Renzi, Merkel et Hollande le 22 août en Italie. (Tiberio Barchielli / Italian Pri / ANADOLU AGENCY)

Quelle Europe après le Brexit
Mais la question des quotas et des réfugiés n’est pas la seule à créer des tensions au sein de l’Europe. Notamment entre les anciens pays de l’Est et les principaux pays de l’Ouest.

Après le Brexit, l’Europe se coupe-t-elle en deux ? Les trois principales puissances continentales de l’UE se sont réunies en Italie pour «relancer» l’idée européenne. Une réunion qui n’est pas du goût du groupe de Visegrad qui a tenu son propre sommet.
 
La chancelière allemande s’est d’ailleurs rendue à Varsovie le 26 août pour s’entretenir avec ces pays. Le départ des Britanniques, grands opposants à une intégration politique plus poussée de l’Europe, inquiète ces Etats, qui étaient sur la même ligne. A savoir, l’UE doit être réformée en profondeur pour donner plus de souveraineté aux Etats. «Les Quatre se prononcent pour un rôle accru des parlements nationaux, qui devront être "les décideurs en dernier ressort" dans le processus législatif européen. Ils souhaitent également renforcer le poids du Conseil européen, représentant les Etats, au détriment de la Commission européenne », résumait Le Monde.
  
Ils prônent une Europe décentralisée où le pouvoir réside davantage dans les capitales plutôt qu’à Bruxelles. La Pologne, qui préside le groupe, revendique une plus grande représentation des petits pays au sein des institutions européennes. «Pour éviter la domination des grands», a dit sa Première ministre récemment.
 
«Visiblement, le groupe Visegrad ne supporte plus que les grandes décisions sur l’avenir de l’UE soient prises uniquement par le “Vieux Continent”», explique un observateur politique polonais. «Après avoir été traités de partenaires juniors pendant plus de dix ans, ils veulent désormais avoir voix au chapitre», écrit Le Temps. Début juillet, le Premier ministre Robert Fico allait dans le même sens, disant que «l’avenir de l’UE ne peut plus être décidé sans l’implication active des Etats membres qui ont rejoint le bloc après 2004».
 

Travailleurs détachés
A côté de ces grands sujets, d'autres dossiers alimentent le mécontentement de ces Etats. Les parlements de tous les pays d’Europe centrale et de l’Est ont refusé les propositions de la Commission d’imposer les mêmes conditions d’emploi pour les travailleurs étrangers que pour les locaux. Celles-ci concernent en premier les entreprises des pays de l’Est, actives à l’Ouest, mais qui offrent des salaires pratiqués dans les pays d’origine.

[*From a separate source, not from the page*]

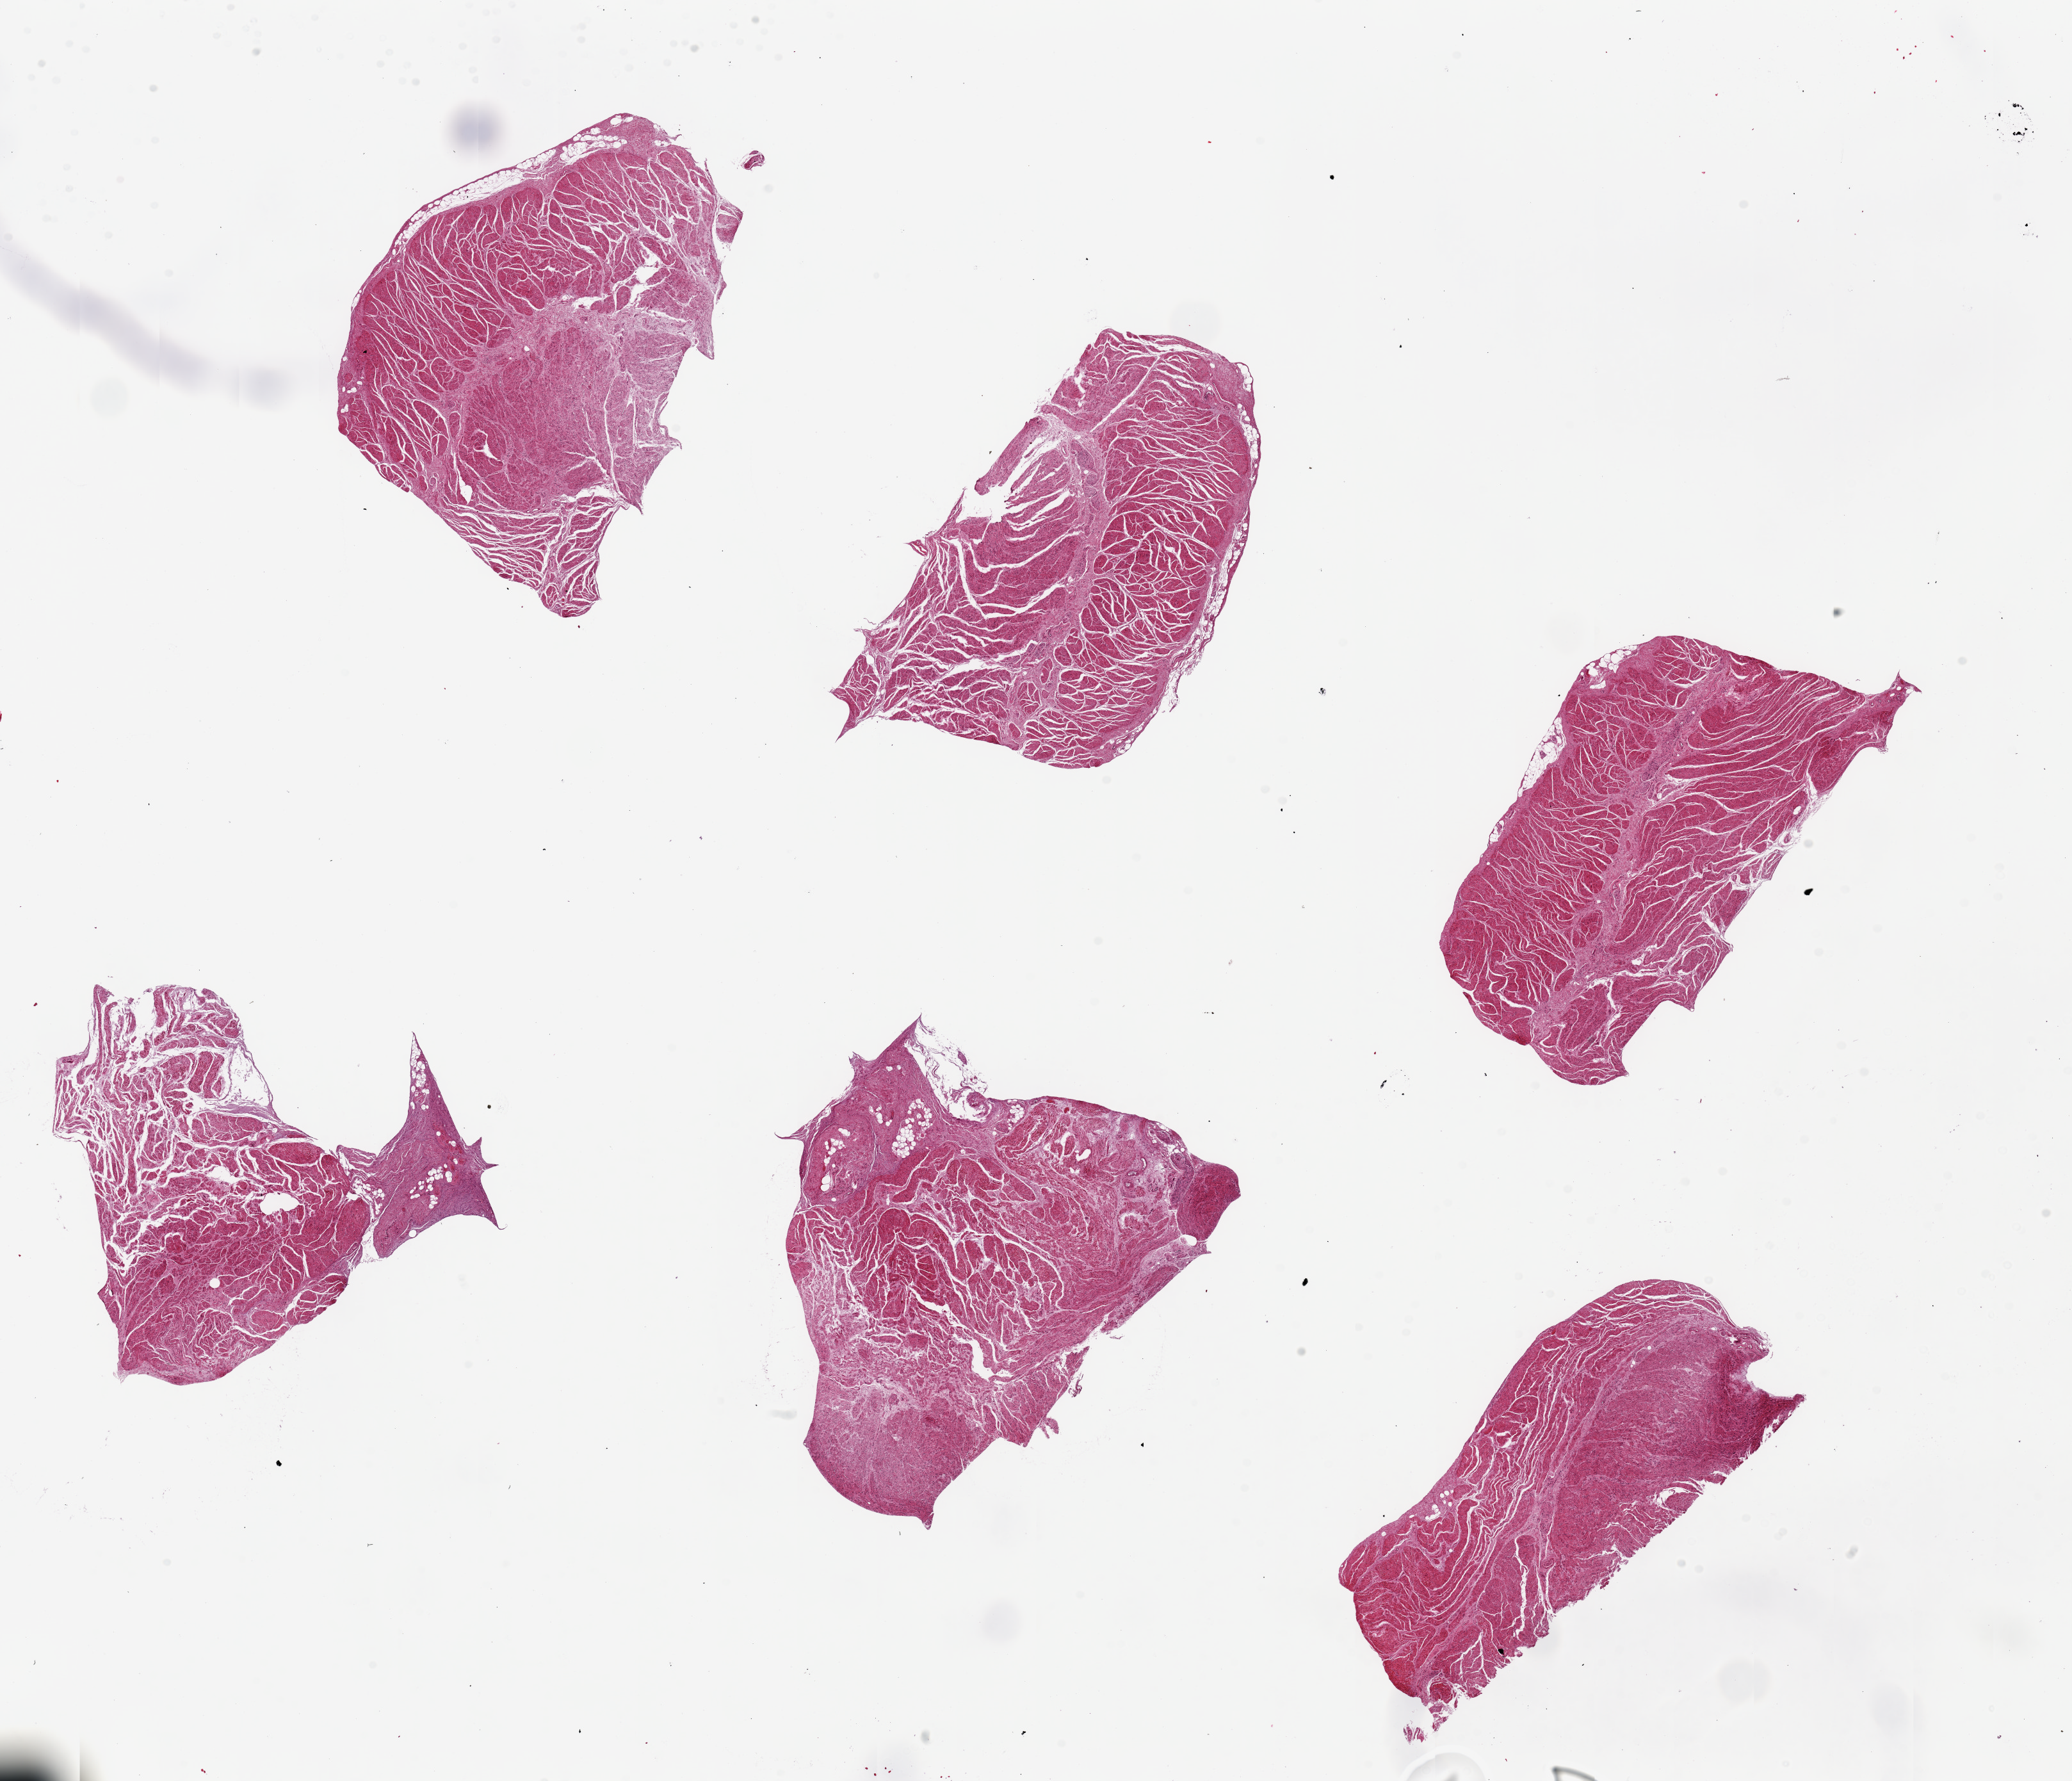
Digitized hematoxylin and eosin (H&E)-stained section, brightfield — shown as a low-resolution overview of the whole scanned area (about 25.6 x 22.0 mm); PAXgene-fixed paraffin-embedded (PFPE) section; section of gastroesophageal junction (target tissue); tissue donor sample. Donor: male.
- review note (as recorded): 6 pieces, up to 7x3mm; all muscle, no mucosa (good!)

Après moult délibérations, la Commission a maintenu sa position avec le soutien des grands pays dont l’Allemagne et la France. A Varsovie ou à Prague, le sentiment qui domine est que les travailleurs de l’Est ne sont toujours pas bienvenus en Europe occidentale.

Et ce sujet n'est pas le seul à diviser les Européens. Une Europe qui doit faire face à la montée de l'euroscepticisme, à des votes de défiance (Danemark, Pays-Bas), à la montée des extrémismes (même en Allemagne avec la poussée de l'AFD). Bref les enjeux des prochains mois sont lourds, surtout que «L’Europe est le bouc émissaire parfait», affirmait l'Italien Matteo Renzi cet été.